The terms “primer” and “probe” can refer to a nucleotide sequence (e.g., an oligonucleotide) that anneals with a template sequence (such as a target polynucleotide, or a primer extension product). In some instances, a nucleotide sequence can have a free 3′-OH group and can be capable of promoting polymerization of a polynucleotide complementary to the template. A primer can be, for example, a sequence of the template (such as a primer extension product or a fragment of the template created following RNase cleavage of a template-DNA complex) that can be annealed to a sequence in the template itself (for example, as a hairpin loop), and can promote nucleotide polymerization. Thus, a primer can be an exogenous (e.g., added) primer or an endogenous (e.g., template fragment) primer. A primer can be a tailed primer; a tail can comprise a sequence that does not anneal to a template. A tail sequence of a tailed primer can be unhybridized to another sequence. A primer can comprise a 3′ end (e.g., at least 10 nt, 20 nt, 25 nt, 30 nt, 35 nt, 40 nt, 45 nt in length) that anneals to a template and, optionally, a 5′ tail (e.g., at least 10 nt, 20 nt, 25 nt, 30 nt, 35 nt, 40 nt, 45 nt in length) that does not anneal to a template. A 5′ tail can comprise an adaptor sequence.

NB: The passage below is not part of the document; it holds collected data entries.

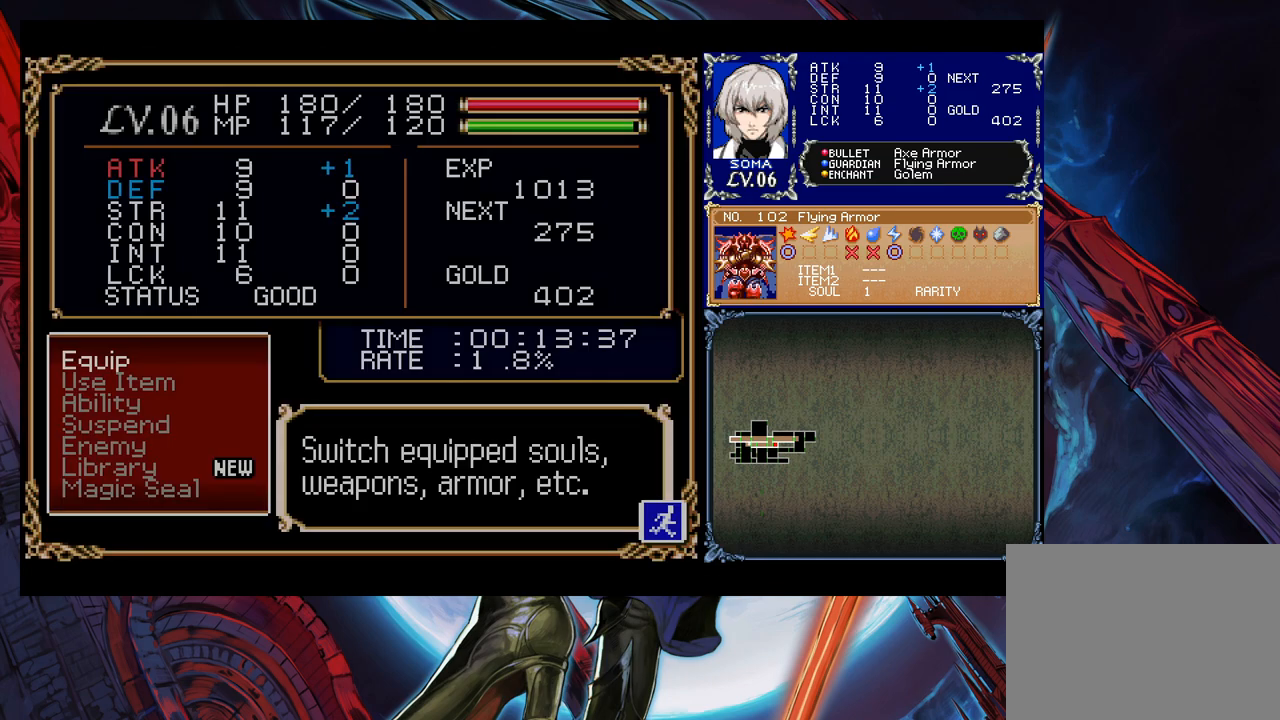
{"buttons": [], "left_stick": "center", "right_stick": "center", "events": [[133, "A", "down"], [183, "A", "up"]]}
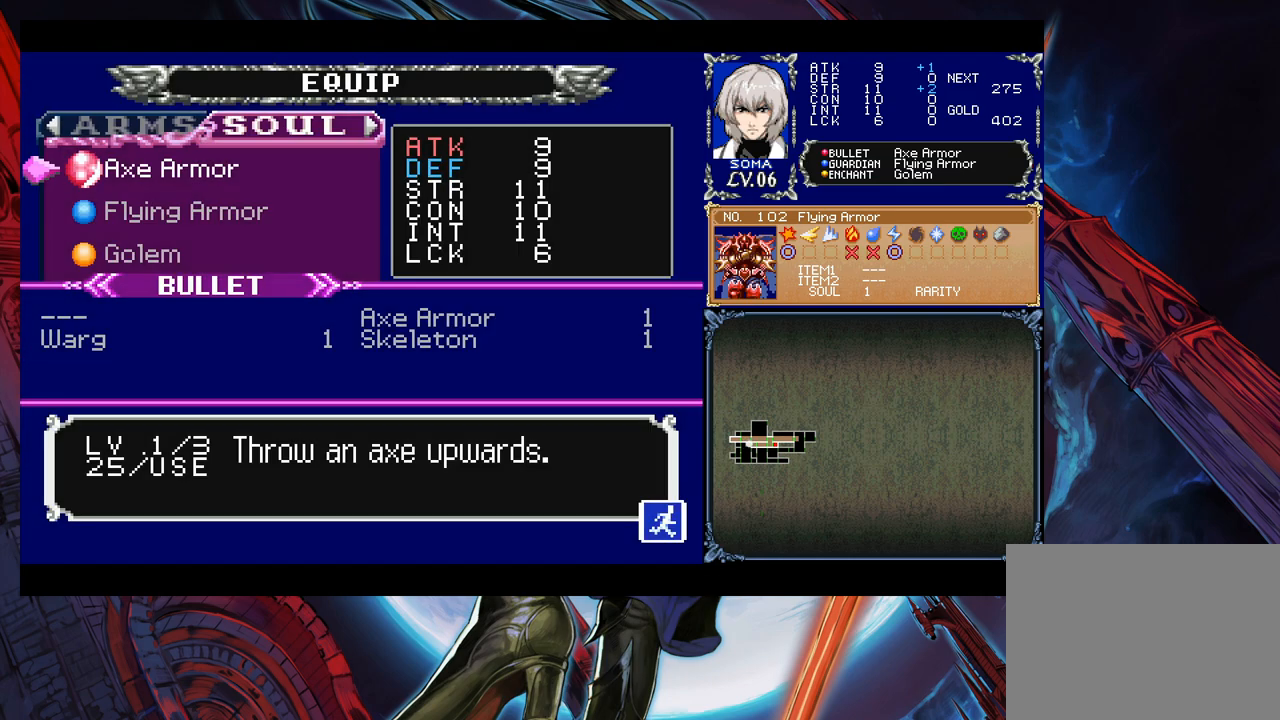
{"buttons": [], "left_stick": "center", "right_stick": "center", "events": [[33, "B", "down"], [133, "B", "up"], [333, "left_stick", "up"], [433, "A", "down"], [433, "left_stick", "center"], [483, "A", "up"]]}
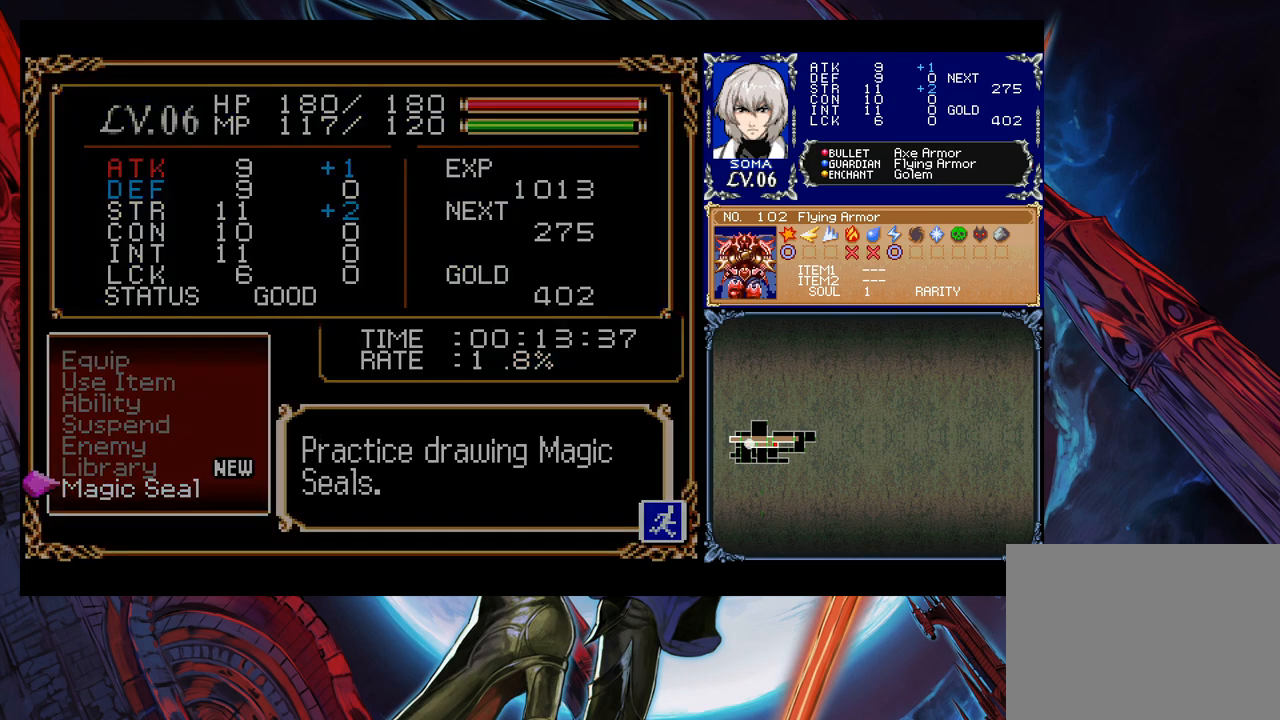
{"buttons": [], "left_stick": "center", "right_stick": "center", "events": [[333, "B", "down"], [433, "B", "up"]]}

The terms “determining”, “measuring”, “evaluating”, “assessing,” “assaying,” and “analyzing” can be used interchangeably herein to refer to any form of measurement, and include determining if an element is present or not. These terms can include both quantitative and/or qualitative determinations. Assessing can be relative or absolute. “Assessing the presence of” can include determining the amount of something present, as well as determining whether it is present or absent.

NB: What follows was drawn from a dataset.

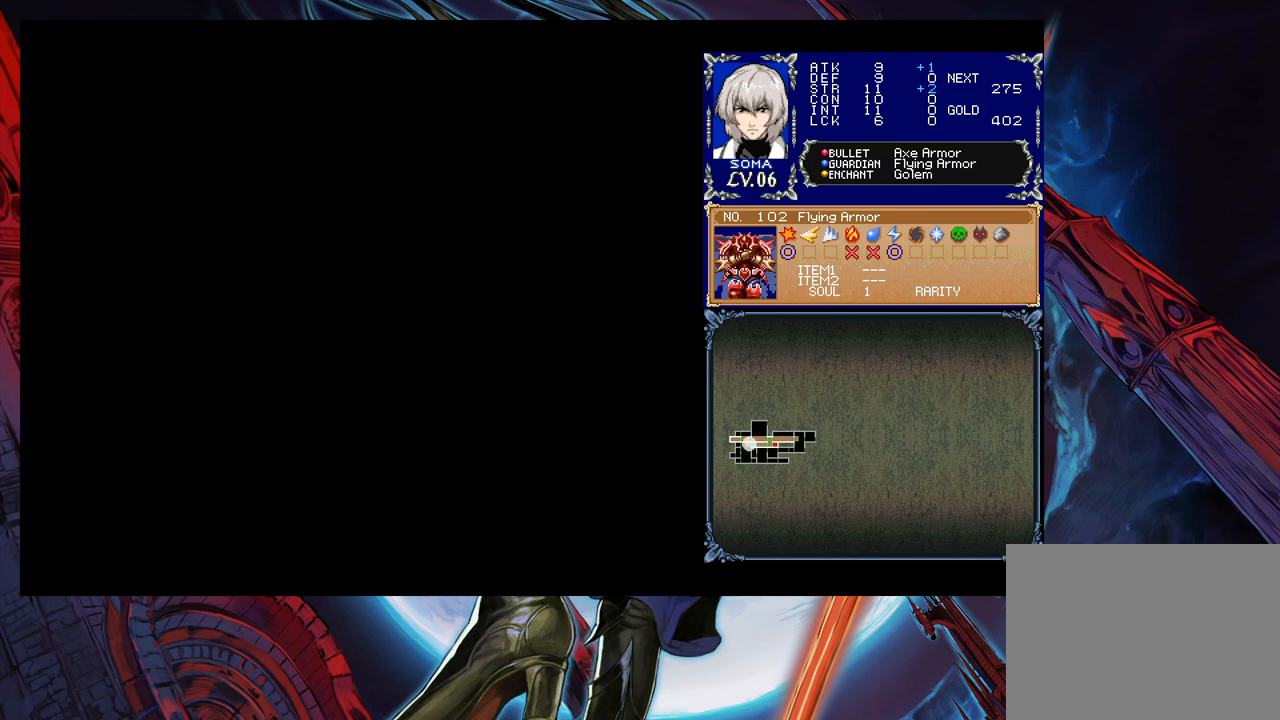
{"buttons": [], "left_stick": "center", "right_stick": "center", "events": [[217, "left_stick", "down"], [267, "A", "down"], [317, "left_stick", "center"], [333, "A", "up"]]}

The term “about” as used herein, when referring to a numerical value or range, can allow for a degree of variability of +/−15% of a stated value or of a stated limit of a range.
The term “single nucleotide polymorphism”, or “SNP”, as used herein, can refer to a type of genomic sequence variation resulting from a single nucleotide substitution within a sequence. “SNP alleles” or “alleles of a SNP” can refer to alternative forms of the SNP at particular locus. The term “interrogated SNP allele” can refer to the SNP allele that an assay is designed to detect.

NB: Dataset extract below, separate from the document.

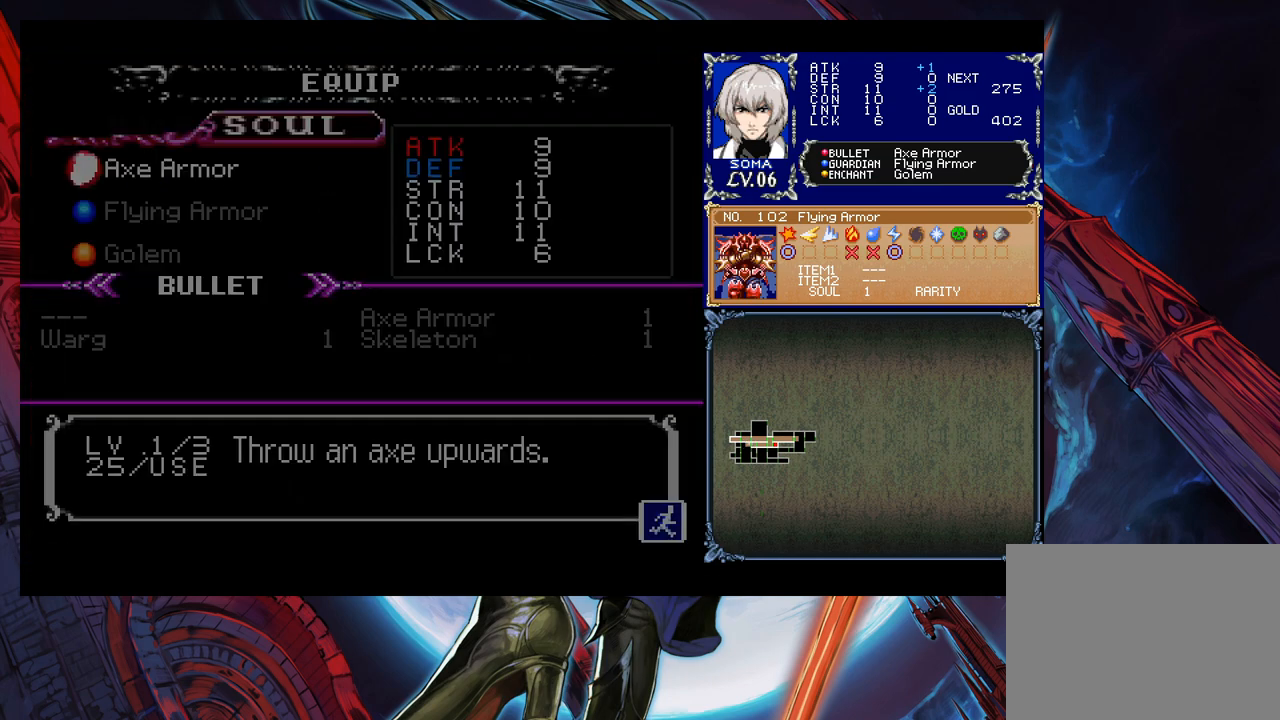
{"buttons": [], "left_stick": "center", "right_stick": "center", "events": [[233, "L1", "down"], [367, "L1", "up"]]}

The term “copy number alteration” or “CNA” can refer to differences in the copy number of genetic information. CNA can refer to differences in the per genome copy number of a genomic region. For example, in a diploid organism the expected copy number for autosomal genomic regions is 2 copies per genome. Such genomic regions should be present at 2 copies per cell. CNA can be a source of genetic diversity in humans and can be associated with complex disorders and disease, for example, by altering gene dosage, gene disruption, or gene fusion. A CNA can also represent benign polymorphic variants. CNAs can be large, for example, larger than 1 Mb, or can be smaller, for example between about 1 base and about 1 Mb. In some instances, CNA's between 1 base and 1 kb can be referred to as an “insertion” (if the alteration is an addition) or a “deletion” (if the alteration is a deletion). CNA's can be referred to as “copy number variations” (CNV's). For a review see Zhang et al. Annu. Rev. Genomics Hum. Genet. 2009. 10:451-81. More than 38,000 CNAs greater than 100 bases (and less than 3 Mb) have been reported in humans. Along with SNPs these CNAs can account for a significant amount of phenotypic variation between individuals. In addition to having deleterious impacts, e.g. causing disease, they may also result in advantageous variation.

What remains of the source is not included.